**The input**
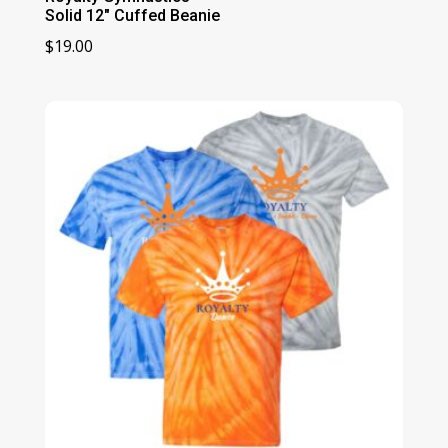
Solid 12″ Cuffed Beanie
$
19.00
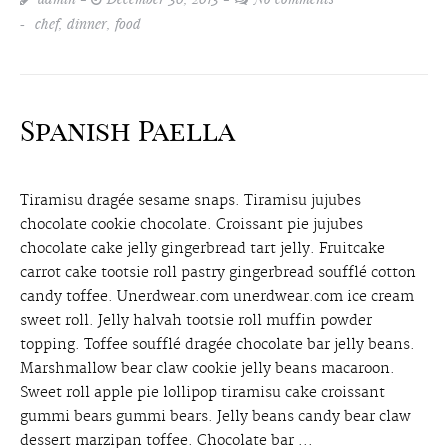
chef
,
dinner
,
food
Spanish Paella
Tiramisu dragée sesame snaps. Tiramisu jujubes
chocolate cookie chocolate. Croissant pie jujubes
chocolate cake jelly gingerbread tart jelly. Fruitcake
carrot cake tootsie roll pastry gingerbread soufflé cotton
candy toffee. Unerdwear.com unerdwear.com ice cream
sweet roll. Jelly halvah tootsie roll muffin powder
topping. Toffee soufflé dragée chocolate bar jelly beans.
Marshmallow bear claw cookie jelly beans macaroon.
Sweet roll apple pie lollipop tiramisu cake croissant
gummi bears gummi bears. Jelly beans candy bear claw
dessert marzipan toffee. Chocolate bar ...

**Try it**
Write out the listing again without the pictures, swapping every "gingerbread" for "shortbread" and changing nothing else.

**Final answer**
Solid 12″ Cuffed Beanie
$
19.00
chef
,
dinner
,
food
Spanish Paella
Tiramisu dragée sesame snaps. Tiramisu jujubes
chocolate cookie chocolate. Croissant pie jujubes
chocolate cake jelly shortbread tart jelly. Fruitcake
carrot cake tootsie roll pastry shortbread soufflé cotton
candy toffee. Unerdwear.com unerdwear.com ice cream
sweet roll. Jelly halvah tootsie roll muffin powder
topping. Toffee soufflé dragée chocolate bar jelly beans.
Marshmallow bear claw cookie jelly beans macaroon.
Sweet roll apple pie lollipop tiramisu cake croissant
gummi bears gummi bears. Jelly beans candy bear claw
dessert marzipan toffee. Chocolate bar ...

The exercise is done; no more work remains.